Ara vermem iyi oldu. Metni yeniden düşünme, kurguyu baştan ele alma fırsatı edindim. En önemlisi de yazmak, yazarlık, edebî yaratım konularında yoğun bir okuma sürecine girdim. Sabırsızlık etmeyip yazdıklarımızı bir süre demlenmeye bırakmanın yararlı olduğunu düşünüyorum.

Peki bu romanın başlangıcı? Ne götürdü sizi bu romanı yazmaya?

Yaşadığım iki olaydan etkilendim sanırım. Bunlar romanda da yer alıyor zaten. Biri, metro çıkışında rastladığım, “Benim romanım, ben yazdım, yazarından roman!” diye bağırarak elindeki kitapları satmaya çalışan bir delikanlıydı. İkincisi de bir sahil kasabasındaki edebiyat günlerinde tanıştığım yerel bir edebiyat çevresiydi. Edebiyatı, yazarlığı, yazma edimini öyle bir ciddiye alıyorlardı ki, çok etkilendim. Aralarında iyi şairler, yazarlar vardı ama yerelin sınırlarını aşamıyorlardı. Buna rağmen tutkuyla yazıyor, yazmaktan vazgeçmiyorlardı. Yazmanın kimileri için kitap yayınlamak, ünlü olmak değil hayatına anlam kazandırmak olduğunu düşündüm.

‘KURGU, ROMANIN BELKEMİĞİDİR’

Roman içinde taslak da olsa bir roman ve günlükler var. Çok anlatıcılı, çok karakterli bir metin bu. Kurgu ve dilin işleyişini planladınız mı?
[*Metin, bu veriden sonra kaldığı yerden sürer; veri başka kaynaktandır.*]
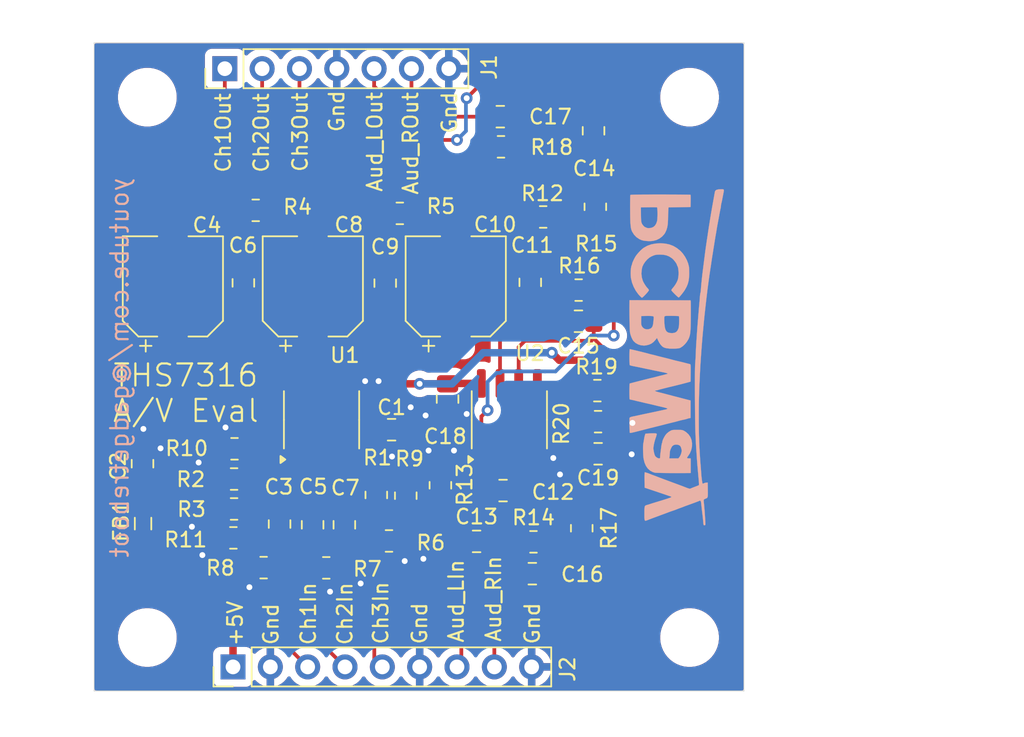
<source format=kicad_pcb>
(kicad_pcb
	(version 20240108)
	(generator "pcbnew")
	(generator_version "8.0")
	(general
		(thickness 1.6)
		(legacy_teardrops no)
	)
	(paper "A4")
	(layers
		(0 "F.Cu" signal)
		(31 "B.Cu" signal)
		(32 "B.Adhes" user "B.Adhesive")
		(33 "F.Adhes" user "F.Adhesive")
		(34 "B.Paste" user)
		(35 "F.Paste" user)
		(36 "B.SilkS" user "B.Silkscreen")
		(37 "F.SilkS" user "F.Silkscreen")
		(38 "B.Mask" user)
		(39 "F.Mask" user)
		(40 "Dwgs.User" user "User.Drawings")
		(41 "Cmts.User" user "User.Comments")
		(42 "Eco1.User" user "User.Eco1")
		(43 "Eco2.User" user "User.Eco2")
		(44 "Edge.Cuts" user)
		(45 "Margin" user)
		(46 "B.CrtYd" user "B.Courtyard")
		(47 "F.CrtYd" user "F.Courtyard")
		(48 "B.Fab" user)
		(49 "F.Fab" user)
	)
	(setup
		(pad_to_mask_clearance 0)
		(allow_soldermask_bridges_in_footprints no)
		(aux_axis_origin 52.9844 102)
		(grid_origin 52.9844 102)
		(pcbplotparams
			(layerselection 0x00010f8_ffffffff)
			(plot_on_all_layers_selection 0x0000000_00000000)
			(disableapertmacros no)
			(usegerberextensions no)
			(usegerberattributes no)
			(usegerberadvancedattributes no)
			(creategerberjobfile no)
			(dashed_line_dash_ratio 12.000000)
			(dashed_line_gap_ratio 3.000000)
			(svgprecision 4)
			(plotframeref no)
			(viasonmask no)
			(mode 1)
			(useauxorigin no)
			(hpglpennumber 1)
			(hpglpenspeed 20)
			(hpglpendiameter 15.000000)
			(pdf_front_fp_property_popups yes)
			(pdf_back_fp_property_popups yes)
			(dxfpolygonmode yes)
			(dxfimperialunits yes)
			(dxfusepcbnewfont yes)
			(psnegative no)
			(psa4output no)
			(plotreference yes)
			(plotvalue no)
			(plotfptext yes)
			(plotinvisibletext no)
			(sketchpadsonfab no)
			(subtractmaskfromsilk yes)
			(outputformat 1)
			(mirror no)
			(drillshape 0)
			(scaleselection 1)
			(outputdirectory "Output/")
		)
	)
	(net 0 "")
	(net 1 "GNDREF")
	(net 2 "Net-(J2-Pin_1)")
	(net 3 "VS")
	(net 4 "/CH1_In")
	(net 5 "Net-(U1-CH1_IN)")
	(net 6 "Net-(C4-Pad2)")
	(net 7 "Net-(U1-CH1_OUT)")
	(net 8 "Net-(U1-CH2_IN)")
	(net 9 "/Ch2_In")
	(net 10 "/Ch3_In")
	(net 11 "Net-(U1-CH3_IN)")
	(net 12 "Net-(C8-Pad2)")
	(net 13 "Net-(U1-CH2_OUT)")
	(net 14 "Net-(C10-Pad2)")
	(net 15 "Net-(U1-CH3_OUT)")
	(net 16 "Net-(U2A--)")
	(net 17 "Net-(C12-Pad2)")
	(net 18 "/Audio_LIn")
	(net 19 "Net-(C13-Pad2)")
	(net 20 "Net-(C14-Pad1)")
	(net 21 "/Audio_LOut")
	(net 22 "Net-(U2B--)")
	(net 23 "Net-(C15-Pad2)")
	(net 24 "/Audio_RIn")
	(net 25 "Net-(C16-Pad2)")
	(net 26 "/Audio_ROut")
	(net 27 "Net-(C17-Pad1)")
	(net 28 "/Vref")
	(net 29 "/Ch3_Out")
	(net 30 "/Ch1_Out")
	(net 31 "/Ch2_Out")
	(footprint "Capacitor_SMD:C_0805_2012Metric_Pad1.18x1.45mm_HandSolder" (layer "F.Cu") (at 67.8518 90.6926 90))
	(footprint "MountingHole:MountingHole_3.5mm" (layer "F.Cu") (at 111.1154 66.6966))
	(footprint "Capacitor_SMD:C_0805_2012Metric_Pad1.18x1.45mm_HandSolder" (layer "F.Cu") (at 87.2766 85.8626 180))
	(footprint "Capacitor_SMD:C_0805_2012Metric_Pad1.18x1.45mm_HandSolder" (layer "F.Cu") (at 70.011 90.6926 90))
	(footprint "Capacitor_SMD:C_0805_2012Metric_Pad1.18x1.45mm_HandSolder" (layer "F.Cu") (at 80.809 88.3646 180))
	(footprint "Connector_PinHeader_2.54mm:PinHeader_1x07_P2.54mm_Vertical" (layer "F.Cu") (at 61.877 59.6594 90))
	(footprint "Footprints:L_0805_TDK_MPZ2012S331A" (layer "F.Cu") (at 56.315 90.6126 -90))
	(footprint "MountingHole:MountingHole_3.5mm" (layer "F.Cu") (at 51.7302 67.0366))
	(footprint "Capacitor_SMD:C_0805_2012Metric_Pad1.18x1.45mm_HandSolder" (layer "F.Cu") (at 80.6218 62.9266 180))
	(footprint "MountingHole:MountingHole_3.5mm" (layer "F.Cu") (at 56.607 98.3646))
	(footprint "Resistor_SMD:R_0805_2012Metric_Pad1.20x1.40mm_HandSolder" (layer "F.Cu") (at 87.225 81.565 180))
	(footprint "Resistor_SMD:R_0805_2012Metric_Pad1.20x1.40mm_HandSolder" (layer "F.Cu") (at 83.539 69.7482))
	(footprint "Capacitor_SMD:CP_Elec_6.3x7.7" (layer "F.Cu") (at 77.5902 74.4738 90))
	(footprint "Capacitor_SMD:CP_Elec_6.3x7.7" (layer "F.Cu") (at 58.3438 74.4738 90))
	(footprint "Resistor_SMD:R_0805_2012Metric_Pad1.20x1.40mm_HandSolder" (layer "F.Cu") (at 62.5074 87.579))
	(footprint "Capacitor_SMD:C_0805_2012Metric_Pad1.18x1.45mm_HandSolder" (layer "F.Cu") (at 56.2782 86.5358 -90))
	(footprint "Resistor_SMD:R_0805_2012Metric_Pad1.20x1.40mm_HandSolder" (layer "F.Cu") (at 68.7814 93.6242))
	(footprint "Resistor_SMD:R_0805_2012Metric_Pad1.20x1.40mm_HandSolder" (layer "F.Cu") (at 64.5178 93.6082 180))
	(footprint "Resistor_SMD:R_0805_2012Metric_Pad1.20x1.40mm_HandSolder" (layer "F.Cu") (at 72.1842 88.662999 -90))
	(footprint "Resistor_SMD:R_0805_2012Metric_Pad1.20x1.40mm_HandSolder" (layer "F.Cu") (at 85.9522 74.723 180))
	(footprint "MountingHole:MountingHole_3.5mm" (layer "F.Cu") (at 110.8614 99.783))
	(footprint "Capacitor_SMD:C_0805_2012Metric_Pad1.18x1.45mm_HandSolder" (layer "F.Cu") (at 82.6598 74.1986 90))
	(footprint "Capacitor_SMD:C_0805_2012Metric_Pad1.18x1.45mm_HandSolder" (layer "F.Cu") (at 79.007801 91.823))
	(footprint "Capacitor_SMD:C_0805_2012Metric_Pad1.18x1.45mm_HandSolder" (layer "F.Cu") (at 65.6038 90.6418 90))
	(footprint "Capacitor_SMD:C_0805_2012Metric_Pad1.18x1.45mm_HandSolder" (layer "F.Cu") (at 72.7918 74.2494 90))
	(footprint "Resistor_SMD:R_0805_2012Metric_Pad1.20x1.40mm_HandSolder" (layer "F.Cu") (at 80.669 64.9766))
	(footprint "Resistor_SMD:R_0805_2012Metric_Pad1.20x1.40mm_HandSolder" (layer "F.Cu") (at 74.19 88.7132 90))
	(footprint "Resistor_SMD:R_0805_2012Metric_Pad1.20x1.40mm_HandSolder" (layer "F.Cu") (at 82.8786 91.8534))
	(footprint "Resistor_SMD:R_0805_2012Metric_Pad1.20x1.40mm_HandSolder" (layer "F.Cu") (at 87.0882 69.0578 90))
	(footprint "Resistor_SMD:R_0805_2012Metric_Pad1.20x1.40mm_HandSolder" (layer "F.Cu") (at 62.5366 85.5238 180))
	(footprint "Resistor_SMD:R_0805_2012Metric_Pad1.20x1.40mm_HandSolder" (layer "F.Cu") (at 62.5074 89.6146))
	(footprint "Resistor_SMD:R_0805_2012Metric_Pad1.20x1.40mm_HandSolder" (layer "F.Cu") (at 76.5458 88.003 90))
	(footprint "Resistor_SMD:R_0805_2012Metric_Pad1.20x1.40mm_HandSolder" (layer "F.Cu") (at 73.0486 91.7918))
	(footprint "Capacitor_SMD:C_0805_2012Metric_Pad1.18x1.45mm_HandSolder" (layer "F.Cu") (at 85.9398 76.8454 180))
	(footprint "Capacitor_SMD:C_0805_2012Metric_Pad1.18x1.45mm_HandSolder" (layer "F.Cu") (at 73.2238 84.2246 180))
	(footprint "Resistor_SMD:R_0805_2012Metric_Pad1.20x1.40mm_HandSolder" (layer "F.Cu") (at 86.163 90.927 90))
	(footprint "Package_SO:SOIC-8_3.9x4.9mm_P1.27mm" (layer "F.Cu") (at 68.4594 83.551 90))
	(footprint "Capacitor_SMD:CP_Elec_6.3x7.7" (layer "F.Cu") (at 67.8654 74.473801 90))
	(footprint "Capacitor_SMD:C_0805_2012Metric_Pad1.18x1.45mm_HandSolder" (layer "F.Cu") (at 82.8018 94.0198))
	(footprint "Capacitor_SMD:C_0805_2012Metric_Pad1.18x1.45mm_HandSolder"
		(layer "F.Cu")
		(uuid "bcbfb2a3-41ef-499f-b62b-1b556fe90a46")
		(at 77.0338 82.1394 90)
		(descr "Capacitor SMD 0805 (2012 Metric), square (rectangular) end terminal, IPC_7351 nominal with elongated pad for handsoldering. (Body size source: IPC-SM-782 page 76, https://www.pcb-3d.com/wordpress/wp-content/uploads/ipc-sm-782a_amendment_1_and_2.pdf, https://docs.google.com/spreadsheets/d/1BsfQQcO9C6DZCsRaXUlFlo91Tg2WpOkGARC1WS5S8t0/edit?usp=sharing), generated with kicad-footprint-generator")
		(tags "capacitor handsolder")
		(property "Reference" "C18"
			(at -2.54 -0.156 0)
			(layer "F.SilkS")
			(uuid "1c009d82-dc44-4b91-92c5-90aeac2fcd24")
			(effects
				(font
					(size 1 1)
					(thickness 0.15)
				)
			)
		)
		(property "Value" "100nF"
			(at 0 1.679999 90)
			(layer "F.Fab")
			(uuid "6763fbdd-77bf-434c-aa0d-7809a6d7f445")
			(effects
				(font
					(size 1
... [236638 chars truncated]
</source>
Çok anlatıcı, çok karakter, roman içinde roman, günlükler, notlar, ve gerçek bir mekân: Marmara Adası… Sağlam bir kurgu yakalayamasaydım hepsi elimde patlar, dağınık bir metin çıkardı ortaya. Kurgu romanın belkemiğidir, sağlam değilse metin ayakta duramaz. Bu yüzden kurgu ile epeyce uğraştım. Dile gelince; her biri çok farklı kimlik ve kişilikten çeşitli anlatıcılar olunca dil daha da önem kazanıyor, çeşitlendirmek, karakterle örtüşmesini sağlamak gerekiyor. Bewran’ın diliyle Yazar’ın dili, Sadu’nun diliyle Adalıların dili, anlatımı, duygusu aynı olmamalıydı. Buna çalıştım. Ne kadar başardım bilmiyorum.

Yazar’ın yani sizin yazar bir karakter yaratıp yıllarca onu yazması üzerine düşündüm, sizi de dinlemek isterim. Bir yazarı, üstelik romanın kahramanı Yazar’ı yazmak halini nasıl yaşadınız?

Bu konuda pek zorlanmadım. Yerli yabancı pek çok yazar tanıyorum; şahsen veya yazdıklarıyla. Kendimi de biliyorum. Romandaki Yazar; tanıdığım, ruh dünyalarını, sıkıntılarını, hırslarını, zaaflarını, edebiyata yaklaşımlarını iyi bildiğim çok sayıda yazardan esinlenerek yarattığım bir kahraman. Bu arada kendimi de sorguladım, kendimle de hesaplaştım. Yazdıklarımı yeniden değerlendirdim, kiminden memnun kaldım, kimisinin daha iyi olabileceğini düşündüm.